# Moving into a smaller home.



## NSRob (Apr 4, 2012)

Hello.  I'm recently retired and my wife and I are thinking about selling our two story house and moving into a smaller ranch-style home.  With all of the possessions we have accumulated over the years we will most likely have to get rid of a lot of things.  I'm worried that in the long run we might miss our prized possessions.  Does anyone here regret moving into a smaller home after retirement?


----------



## Bill.K (Apr 6, 2012)

I moved into an apartment after my wife passed I found the house to be too much work. I'd say wait until you have to go. I had to trash a lot of stuff, but nothing of too significant sentimental value. If you're having trouble keeping up with the house work, then it might be time, but, I would still love to own a large house, but, it just takes too much effort.


----------



## TxTwisterGl (Apr 10, 2012)

I think going smaller is a great idea. Ive gone as small as I can get. Its hard to do the lawn maintenance and to take care of a huge house, especially when most of the space just goes to waste.


----------



## Elzee (Oct 24, 2012)

My husband and I lived in a large home when we were raising kids. We moved into a small apartment and yes, it was a lot of work to downsize. We kept the heirloom furniture and now, since we only have one eating area, we are using the 60 year old oak dining room table, inherited from my in-laws, every day. It was used for special occasions in our formal dining room, when we had our large home. Our attitude - why not use it every day? It is only the two of us and we are responsible, mature adults. And one of kids will inherit when we are done enjoying using our special dining room table for every day use. 

We held garage sales and gave away things - and actually it felt good to give away things we no longer needed, to those who really needed them.


----------



## Steve (Oct 25, 2012)

We lived in a huge house in Montreal and when we retired we moved away from the big city to the country of Northern Ontario.. At first, we rented an apartment for some years and then we bought a house.. We bought an "A" Frame house with acreage which means there is a bit of work to do.. We don't regret buying with a bit of work but definitely didn't like the apartment living..

My advice to you is as long as you feel you can manage the house you are in, stay there, however if you feel it is a chore keeping up the place, then consider something else..


----------



## loriann (Oct 26, 2012)

I moved into a smaller home after I retired and I absolutely love it. I don't have to climb up three stories to get to my bedroom now. When I first moved I realized that I was a hoarder because I had so much stuff that I kept over the years. I've thrown a lot of stuff away so I no longer have to deal with all of the clutter.


----------



## TWHRider (Oct 26, 2012)

I went from a two-story to a ranch house long before I retired.  I was sick to death of climbing stairs. 

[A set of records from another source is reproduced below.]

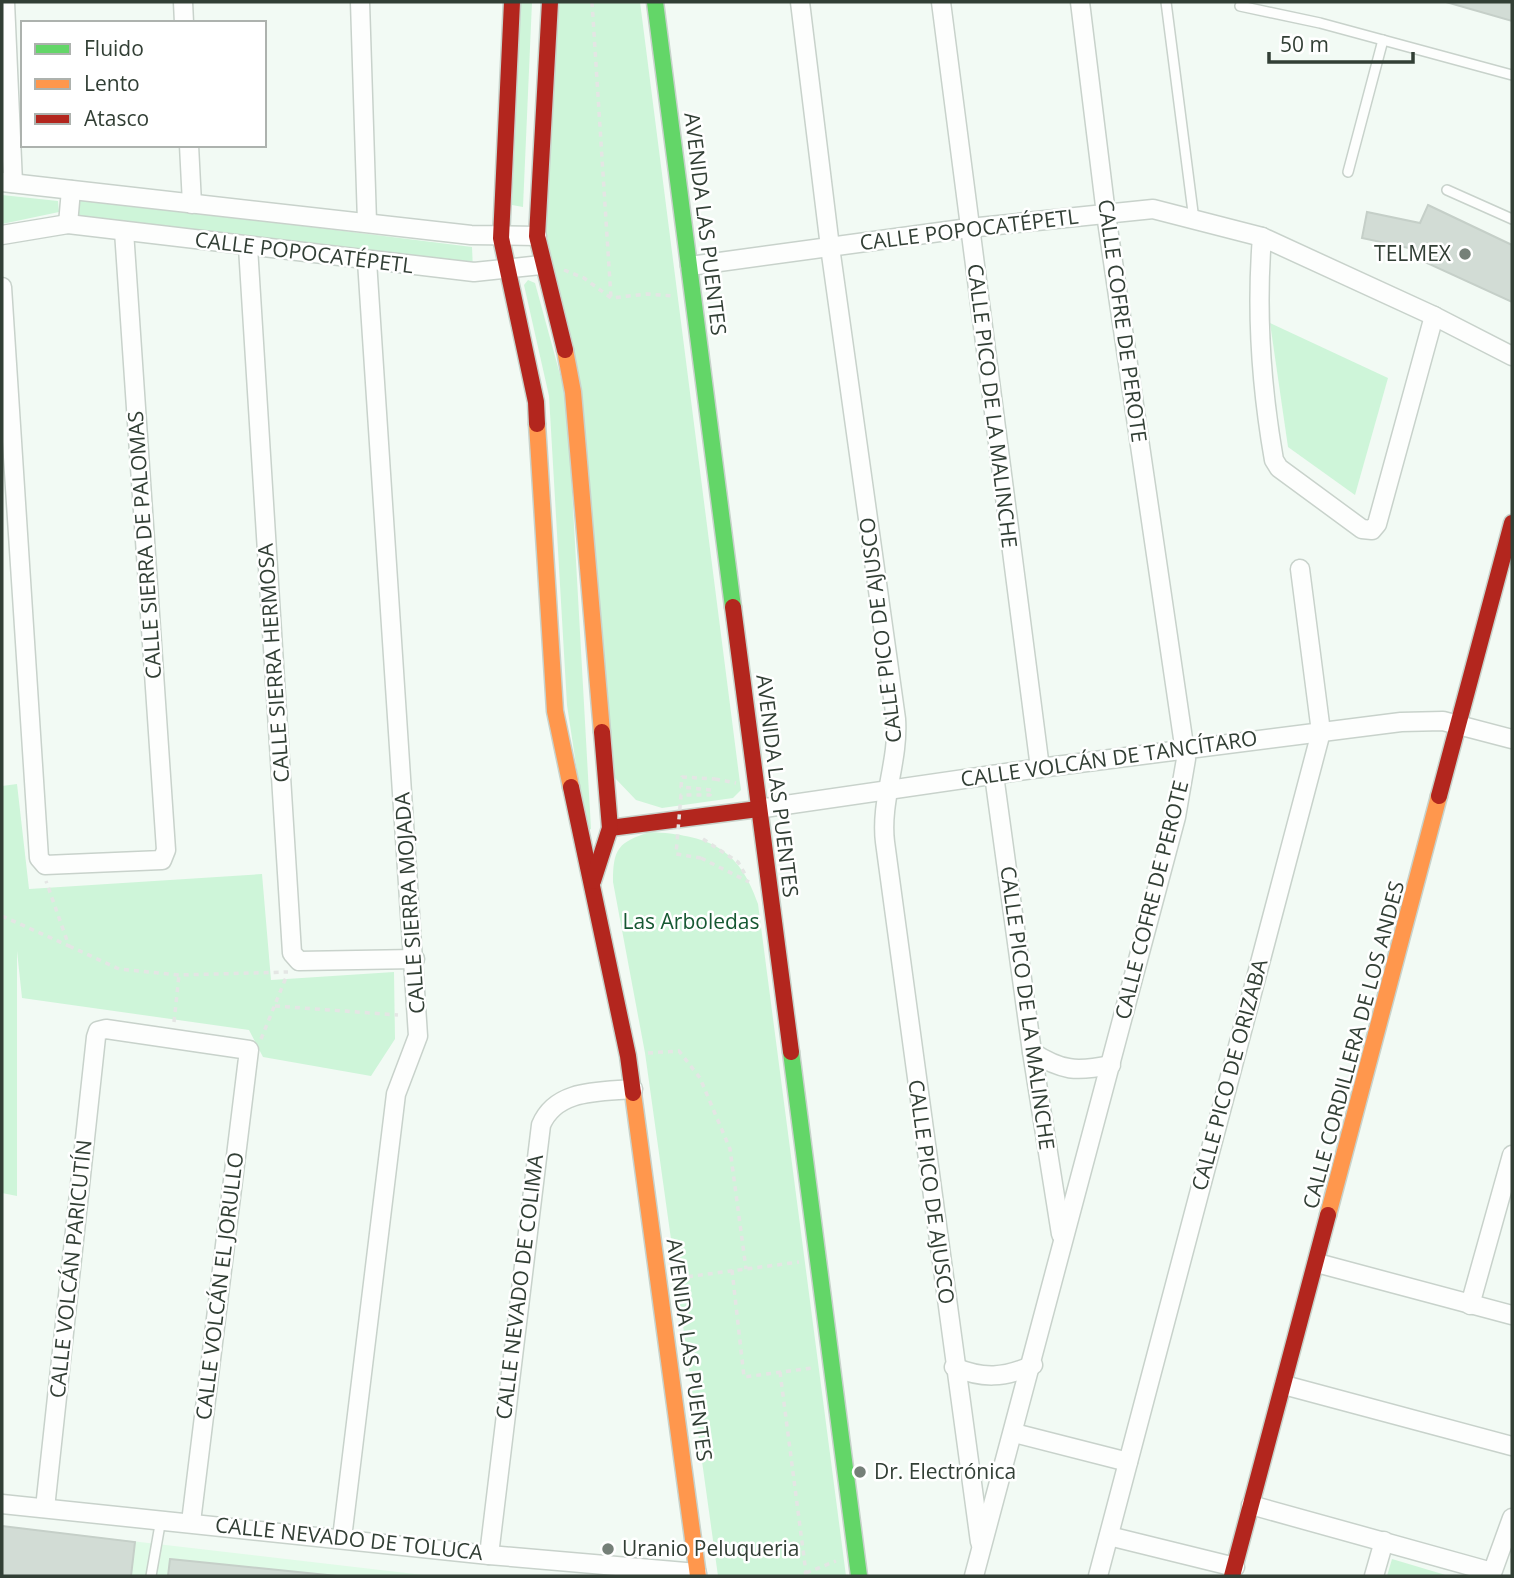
<svg xmlns="http://www.w3.org/2000/svg" width="1514" height="1578" viewBox="0 0 1514 1578" font-family="'Open Sans',sans-serif">
  <rect width="100%" height="100%" fill="#f2faf4"/>
  <path fill="#e0fbe7" d="M 2,1526 L 432,1576 L 2,1576 Z"/>
  <g fill="#cef5d9">
    <path d="M 521,2 L 532,2 L 523,207 L 512,205 Z"/>
    <path d="M 556,2 L 640,2 L 740,783 L 741,790 L 733,798 L 662,808 L 636,800 L 615,778 L 545,231 Z"/>
    <path d="M 2,195 L 58,201 L 59,212 L 2,224 Z"/>
    <path d="M 73,197 L 472,247 L 473,270 L 72,219 Z"/>
    <path d="M 528,280 L 535,283 L 567,400 L 591,829 L 586,831 L 567,705 L 549,396 L 524,285 Z"/>
    <path d="M 1270,323 L 1388,378 L 1355,495 L 1288,447 Z"/>
    <path d="M 17,784 L 29,889 L 262,874 L 271,980 L 394,972 L 395,1039 L 371,1076 L 263,1057 L 249,1030 L 22,998 L 17,951 L 17,1196 L 2,1193 L 2,786 Z"/>
    <path d="M 650,832 C 707,835 739,847 758,904 L 846,1576 L 718,1576 L 645,1053 L 613,882 C 613,849 618,842 650,832 Z"/>
    <path d="M 1392,1559 L 1449,1576 L 1387,1576 Z"/>
  </g>
  <g fill="#d2dcd5" stroke="#c5cfc8" stroke-width="2">
    <path d="M 1446,2 L 1512,2 L 1512,21 Z"/>
    <path d="M 1428,205 L 1512,245 L 1512,302 L 1416,258 L 1418,250 L 1362,238 L 1367,212 L 1420,223 Z"/>
    <path d="M 2,1526 L 135,1542 L 131,1576 L 2,1576 Z"/>
    <path d="M 170,1559 L 337,1576 L 168,1576 Z"/>
  </g>
  <g fill="none" stroke-linecap="round" stroke-linejoin="round">
    <g stroke="#c8d2cb" stroke-width="12">
      <g id="lane">
        <path d="M 1166,2 L 1194,220"/>
        <path d="M 1240,6 L 1320,23 L 1512,75"/>
        <path d="M 1348,172 L 1383,40"/>
        <path d="M 1447,190 L 1512,219"/>
        <path d="M 151,1576 L 161,1519"/>
      </g>
    </g>
    <g stroke="#c8d2cb" stroke-width="21">
      <g id="street">
        <path d="M 5,2 L 13,183"/>
        <path d="M 183,2 L 184,23"/>
        <path d="M 360,2 L 367,222"/>
        <path d="M 800,2 L 830,247 L 896,719 C 899,761 880,801 885,842 L 980,1542"/>
        <path d="M 941,2 L 1040,768"/>
        <path d="M 189,145 L 192,204"/>
        <path d="M 2,182 L 471,235 L 537,236"/>
        <path d="M 68,224 L 71,190"/>
        <path d="M 2,235 L 68,224 L 474,272 L 541,265"/>
        <path d="M 1262,237 C 1256,312 1261,386 1274,460 L 1279,468 L 1362,529 L 1372,530 L 1377,524 L 1434,316"/>
        <path d="M 248,247 L 292,953 L 299,961 L 415,959"/>
        <path d="M 690,266 L 969,228 L 1153,209 L 1262,237 L 1434,316 L 1512,356"/>
        <path d="M 2,287 L 39,858 L 45,865 L 162,860 L 166,850 L 124,231"/>
        <path d="M 994,775 L 1032,1052 L 1061,1234"/>
        <path d="M 758,809 L 1040,768 L 1401,722 L 1443,721 L 1512,739"/>
        <path d="M 1032,1052 C 1062,1071 1076,1072 1111,1065"/>
        <path d="M 1317,1263 L 1512,1315"/>
        <path d="M 1470,1305 L 1512,1155"/>
        <path d="M 954,1367 C 983,1379 1004,1378 1033,1365"/>
        <path d="M 1284,1385 L 1512,1446"/>
        <path d="M 1014,1433 L 1128,1462"/>
        <path d="M 2,1504 L 489,1555 L 697,1573"/>
        <path d="M 1251,1505 L 1492,1572"/>
        <path d="M 45,1508 L 96,1037 L 98,1031 L 106,1029 L 249,1050 L 191,1522"/>
        <path d="M 1109,1536 L 1235,1567"/>
        <path d="M 342,1538 L 396,1094 L 418,1036 L 367,261"/>
        <path d="M 489,1555 L 541,1125 C 556,1089 599,1092 633,1089"/>
        <path d="M 974,1576 L 1176,817 L 1186,759 L 1106,214 L 1080,2"/>
        <path d="M 1098,1576 L 1321,732 L 1300,569"/>
        <path d="M 1374,1576 L 1384,1541"/>
        <path d="M 1491,1576 L 1512,1518"/>
      </g>
    </g>
    <g stroke="#c8d2cb" stroke-width="19">
      <g id="fast">
        <path d="M 655,2 L 733,607"/>
        <path d="M 791,1052 L 859,1576"/>
      </g>
    </g>
    <g stroke="#c8d2cb" stroke-width="19">
      <g id="slow">
        <path d="M 565,350 L 573,392 L 602,732"/>
        <path d="M 537,424 L 555,711 L 571,787"/>
        <path d="M 633,1093 L 698,1576"/>
        <path d="M 1328,1215 L 1439,796"/>
      </g>
    </g>
    <g stroke="#c8d2cb" stroke-width="19">
      <g id="jam">
        <path d="M 512,2 L 501,238 L 536,402 L 537,424"/>
        <path d="M 550,2 L 537,236 L 565,350"/>
        <path d="M 733,607 L 791,1052"/>
        <path d="M 571,787 L 628,1056 L 633,1093"/>
        <path d="M 1439,796 L 1512,523"/>
        <path d="M 610,828 L 758,809"/>
        <path d="M 593,881 L 610,828 L 602,732"/>
        <path d="M 1232,1576 L 1328,1215"/>
      </g>
    </g>
    <g stroke="#e4e6e4" stroke-width="3.5" stroke-dasharray="5 5" stroke-linecap="butt">
      <path d="M 592,2 L 611,298"/>
      <path d="M 564,270 L 584,278 L 611,298 L 647,294 L 674,296"/>
      <path d="M 715,779 L 736,783"/>
      <path d="M 703,839 L 738,862 L 745,874"/>
      <path d="M 701,858 L 749,882"/>
      <path d="M 2,916 L 69,946 L 46,881"/>
      <path d="M 69,946 L 119,969 L 179,975 L 288,972"/>
      <path d="M 275,1006 L 398,1015"/>
      <path d="M 174,1022 L 179,975"/>
      <path d="M 261,1039 L 287,975"/>
      <path d="M 648,1053 L 679,1051 L 700,1078 L 730,1149 L 746,1269"/>
      <path d="M 732,1270 L 744,1377 L 812,1368"/>
      <path d="M 678,1278 L 799,1262"/>
      <path d="M 780,1372 L 806,1573 L 799,1576"/>
      <path d="M 806,1573 L 836,1561"/>
    </g>
    <use href="#lane" stroke="#fdfefd" stroke-width="9"/>
    <use href="#street" stroke="#fdfefd" stroke-width="18"/>
    <use href="#fast" stroke="#63d668" stroke-width="16"/>
    <use href="#slow" stroke="#ff974d" stroke-width="16"/>
    <use href="#jam" stroke="#b3261e" stroke-width="16"/>
    <path stroke="#e4e6e4" stroke-width="3.5" stroke-dasharray="5 5" stroke-linecap="butt" d="M 701,858 L 676,854 L 681,795 L 710,795 L 712,790 L 681,787 L 682,777 L 715,779"/>
  </g>
  <g fill="#758078" stroke="#fff" stroke-width="2.5">
    <circle cx="1465" cy="254" r="7"/>
    <circle cx="860" cy="1472" r="7"/>
    <circle cx="608" cy="1549" r="7"/>
  </g>
  <g text-anchor="middle" stroke-width="5" stroke-linejoin="round" paint-order="stroke">
    <g font-size="21" fill="#323f35" stroke="#fff">
      <text transform="translate(705 224) rotate(83)" y="7">AVENIDA LAS PUENTES</text>
      <text transform="translate(969 230) rotate(-7)" y="7">CALLE POPOCATÉPETL</text>
      <text transform="translate(304 253) rotate(7)" y="7">CALLE POPOCATÉPETL</text>
      <text transform="translate(1122 321) rotate(82)" y="7">CALLE COFRE DE PEROTE</text>
      <text transform="translate(992 406) rotate(83)" y="7">CALLE PICO DE LA MALINCHE</text>
      <text transform="translate(145 545) rotate(-94)" y="7">CALLE SIERRA DE PALOMAS</text>
      <text transform="translate(881 630) rotate(-97)" y="7">CALLE PICO DE AJUSCO</text>
      <text transform="translate(274 663) rotate(-94)" y="7">CALLE SIERRA HERMOSA</text>
      <text transform="translate(1109 759) rotate(-8)" y="7">CALLE VOLCÁN DE TANCÍTARO</text>
      <text transform="translate(777 786) rotate(83)" y="7">AVENIDA LAS PUENTES</text>
      <text transform="translate(1152 900) rotate(-76)" y="7">CALLE COFRE DE PEROTE</text>
      <text transform="translate(410 903) rotate(-94)" y="7">CALLE SIERRA MOJADA</text>
      <text transform="translate(1027 1008) rotate(82)" y="7">CALLE PICO DE LA MALINCHE</text>
      <text transform="translate(1354 1045) rotate(-75)" y="7">CALLE CORDILLERA DE LOS ANDES</text>
      <text transform="translate(1230 1075) rotate(-75)" y="7">CALLE PICO DE ORIZABA</text>
      <text transform="translate(931 1192) rotate(82)" y="7">CALLE PICO DE AJUSCO</text>
      <text transform="translate(71 1269) rotate(-84)" y="7">CALLE VOLCÁN PARICUTÍN</text>
      <text transform="translate(220 1286) rotate(-83)" y="7">CALLE VOLCÁN EL JORULLO</text>
      <text transform="translate(520 1287) rotate(-83)" y="7">CALLE NEVADO DE COLIMA</text>
      <text transform="translate(689 1350) rotate(82)" y="7">AVENIDA LAS PUENTES</text>
      <text transform="translate(349 1539) rotate(6)" y="7">CALLE NEVADO DE TOLUCA</text>
    </g>
    <g font-size="21" fill="#323f35" stroke="#fff" text-anchor="start">
      <text x="1451" y="261" text-anchor="end">TELMEX</text>
      <text x="874" y="1479">Dr. Electrónica</text>
      <text x="622" y="1556">Uranio Peluqueria</text>
    </g>
    <g font-size="21" fill="#165832" stroke="#fff">
      <text x="691" y="929">Las Arboledas</text>
    </g>
  </g>
  <rect width="1514" height="1578" fill="none" stroke="#323f35" stroke-width="7"/>
  <rect x="21" y="21" width="245" height="126" fill="#ffffff" stroke="#adb2ae" stroke-width="2"/>
  <rect x="35" y="44" width="35" height="10" fill="#63d668" stroke="#adb2ae" stroke-width="2"/>
  <text x="84" y="56" font-size="21" fill="#323f35">Fluido</text>
  <rect x="35" y="79" width="35" height="10" fill="#ff974d" stroke="#adb2ae" stroke-width="2"/>
  <text x="84" y="91" font-size="21" fill="#323f35">Lento</text>
  <rect x="35" y="114" width="35" height="10" fill="#b3261e" stroke="#adb2ae" stroke-width="2"/>
  <text x="84" y="126" font-size="21" fill="#323f35">Atasco</text>
  <path d="M1269 52v10h144v-10" fill="none" stroke="#323f35" stroke-width="3.5"/>
  <text x="1280" y="52" font-size="21" fill="#323f35" stroke="#ffffff" stroke-width="5" paint-order="stroke">50 m</text>
</svg>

I waited until I was within two weeks of moving before I started purging stuff.    That way I didn't have time to think "maybe I should keep this".

Material things are wonderful but, as the saying goes, "you can't take them with you", so downsize by getting rid of your least favorite prize possessions and/or the things that will do you the least amount of good in the new home.  Believe me, you will manage to find replacement prize possessions to help you forget about the old ones - lol lol lol


----------